[PASSAGE PROVIDED]:
Begin
Cannell, now 58, had multiple tours with the Diplomats in the North American Soccer League. He was a center forward who didn’t shy from a ruckus. He was an entertainer, scoring 38 goals in 81 appearances, and, infamously, dropping his shorts to protest a disallowed goal against the Tulsa Roughnecks in 1978.
Off the pitch, Cannell was the life of the party – and in the 1970s, the party never stopped.
As part of the brigade of Europeans exported to soccer’s new frontier, Cannell left his native England to play in Washington, Memphis, Detroit and then D.C. again before the Dips went under in 1981.
These days, he lives in North Shields, a coastal town east of his native Newcastle. He owned a bar for a few years, but the sour economy took a toll, and he decided to sell. So he turned his full attention to writing a memoir about his soccer upbringing and those days -- and late nights – barnstorming around North America.
“I love America – I’m all Uncle Sam’ed up,” he said during our happy-hour chat at the Elephant & Castle at 19th and I streets Northwest. “I’ve written it as it was – no ghost writer. It’s full of sex, drugs and rock ‘n’ roll.”
And much more. Cannell handed me a red box containing the nearly completed manuscript that he soon plans to self-publish in England and make available for purchase to online readers. He would also like to pitch it to an American publisher.
The title: “F&*%$ Hell, It’s Paul Cannell.” (Those are my symbols shrouding the real word, not his.)
While he played for Newcastle United early in his career, supporters at St. James Park serenaded him with that catchphrase. Given his antics and debauchery, it fit. And still does.
End
[PROVIDED DATA]:
Begin
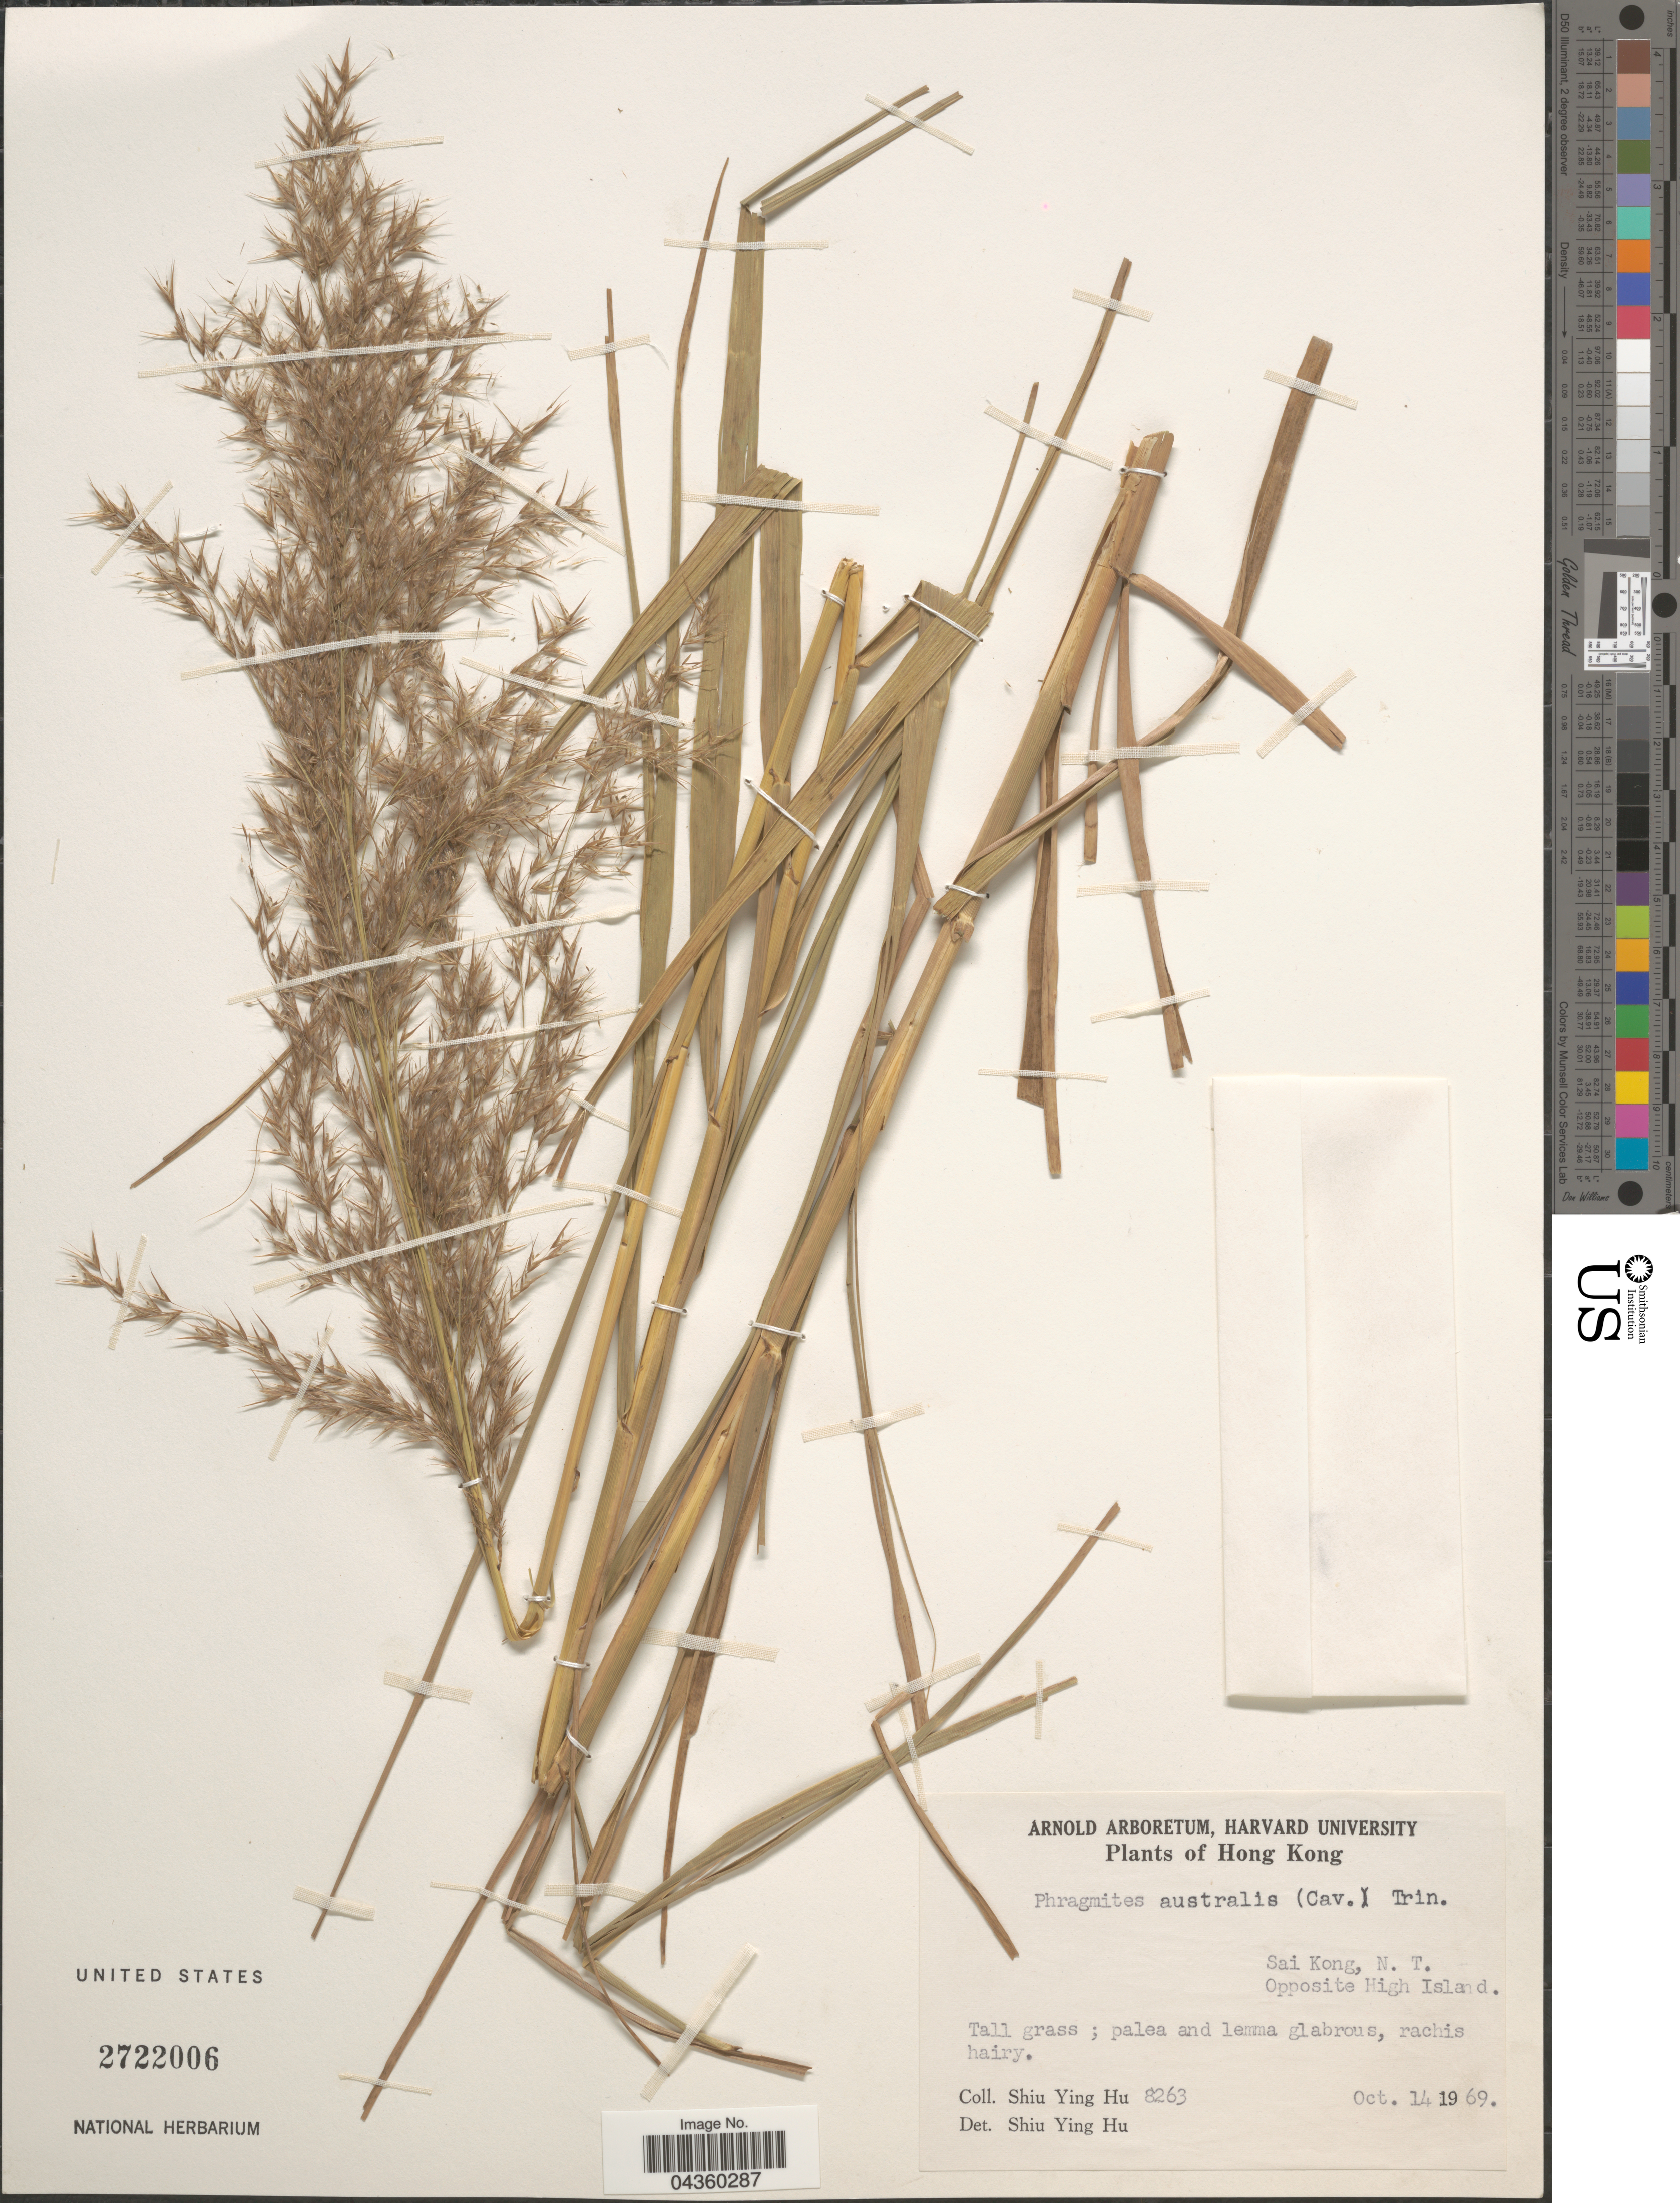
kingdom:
End
[PROBLEM 1]:
According to the passage about Paul Cannell, how many goals did he score in his 81 appearances?
[PROBLEM 2]:
Rewrite the passage about Paul Cannell from "As part of the" up to and including "around North America.", and switch "memoir" to "autobiography".
The material is separate from the passage about Paul Cannell.

[COMPLETE RESPONSE 1]:
He scored 38 goals.

[COMPLETE RESPONSE 2]:
As part of the brigade of Europeans exported to soccer’s new frontier, Cannell left his native England to play in Washington, Memphis, Detroit and then D.C. again before the Dips went under in 1981.
These days, he lives in North Shields, a coastal town east of his native Newcastle. He owned a bar for a few years, but the sour economy took a toll, and he decided to sell. So he turned his full attention to writing a autobiography about his soccer upbringing and those days -- and late nights – barnstorming around North America.